Upon the conclusion of the battle of Cedar Creek, Mr. Mattoon received an honorable discharge, and in the spring of 1865 came to Sheboygan Falls, Wis., and entered the chair factory of his brother as a day laborer, working there three years. Having bought a retail store of his brother, and conducted it alone for three years, he took as partner William Parker. They also established stores at Sheboygan and Plymouth, continuing all about three years. The second year Mr. Mattoon bought his partner out. He also engaged in the manufacture of furniture, employing some eight men, and doing all the work by hand. On starting the store in Sheboygan in 1871, he moved to that city, which has since been his home. In 1881 he bought some machinery, run in connection with a planing-mill, and began the manufacture of furniture, employing about fifteen men. Two years later he sold his store in Sheboygan to Hanchett Bros., and purchased the grounds where his present factory stands. though it was then but a swamp. A new three-story building was erected, 50 x 100 feet, into which the machinery was moved, and manufacturing was begun on an extended scale, thirty-five men being employed. A year later the capacity of the building was doubled, and from that time to the present business has constantly increased. In 1886 the Mattoon Manufacturing Company was incorporated, with a capital stock of $300,000, which has since been increased to $500,000. In 1887 the factory burned, entailing heavy loss. Thereupon, a new plant was erected, the factory proper consisting of two buildings, respectively 50 x 200 feet and 40 x 200 feet; a finishing room, 75 x 150 feet; a warehouse, 50 x 218 feet; a second warehouse, 50 x 150 feet. All of the above buildings are four-story except the last, which is three-story. At this plant some nine hundred and fifty-two hands are employed. Besides, the company has a sawmill fifteen miles south of Antigo, where one hundred and seventy-five men are employed. They own about two thousand acres of timberland surrounding the mill, to which they have built twelve miles of railroad. The output of the concern for 1892 was valued at $1,063,000. In order to facilitate the sale and shipment of goods, a large warehouse and salesroom are kept in Chicago. The officers of the company are G. B. Mattoon, President; F. S. Merrill, Vice-President; and E. E. Panzer, Secretary and Treasurer.
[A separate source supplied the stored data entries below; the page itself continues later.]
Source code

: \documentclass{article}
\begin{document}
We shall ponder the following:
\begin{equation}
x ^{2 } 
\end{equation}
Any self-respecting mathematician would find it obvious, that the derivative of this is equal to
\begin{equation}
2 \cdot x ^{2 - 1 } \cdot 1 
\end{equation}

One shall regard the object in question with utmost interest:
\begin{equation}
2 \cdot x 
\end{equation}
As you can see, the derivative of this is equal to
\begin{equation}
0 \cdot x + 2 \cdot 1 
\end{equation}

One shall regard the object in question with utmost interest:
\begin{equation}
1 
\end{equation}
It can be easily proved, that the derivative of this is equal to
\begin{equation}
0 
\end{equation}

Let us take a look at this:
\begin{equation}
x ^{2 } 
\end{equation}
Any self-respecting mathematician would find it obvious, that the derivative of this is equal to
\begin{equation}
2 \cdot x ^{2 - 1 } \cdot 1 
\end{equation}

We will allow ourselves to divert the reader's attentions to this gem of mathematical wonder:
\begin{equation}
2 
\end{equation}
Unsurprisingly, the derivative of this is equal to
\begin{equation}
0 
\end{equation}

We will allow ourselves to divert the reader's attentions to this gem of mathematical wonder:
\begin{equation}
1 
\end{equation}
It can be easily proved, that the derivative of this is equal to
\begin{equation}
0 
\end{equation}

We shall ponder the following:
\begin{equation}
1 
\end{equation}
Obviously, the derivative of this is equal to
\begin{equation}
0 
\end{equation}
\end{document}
Our subject is also interested in the Halstead Manufacturing Company and the Sheboygan Novelty Company, and in the Electric Light Plant and City Railway. Politically, he is a Republican, and, socially, is a member of Gustav Wintermeyer Post No. 187, G. A. R., of Sheboygan.
Mr. Mattoon was married in Sheboygan, in July 1878, to Nellie F., a daughter of Warren Smith, a pioneer settler of the county. Mrs. Mattoon was born in this county. Their family consists of two children, Laura and Robert. Their first-born, Warren, died in infancy.
Mr. Mattoon has made a war record of which anyone might be justly proud, and as a business man, he has put on foot enterprises that will be of lasting benefit to the city and county.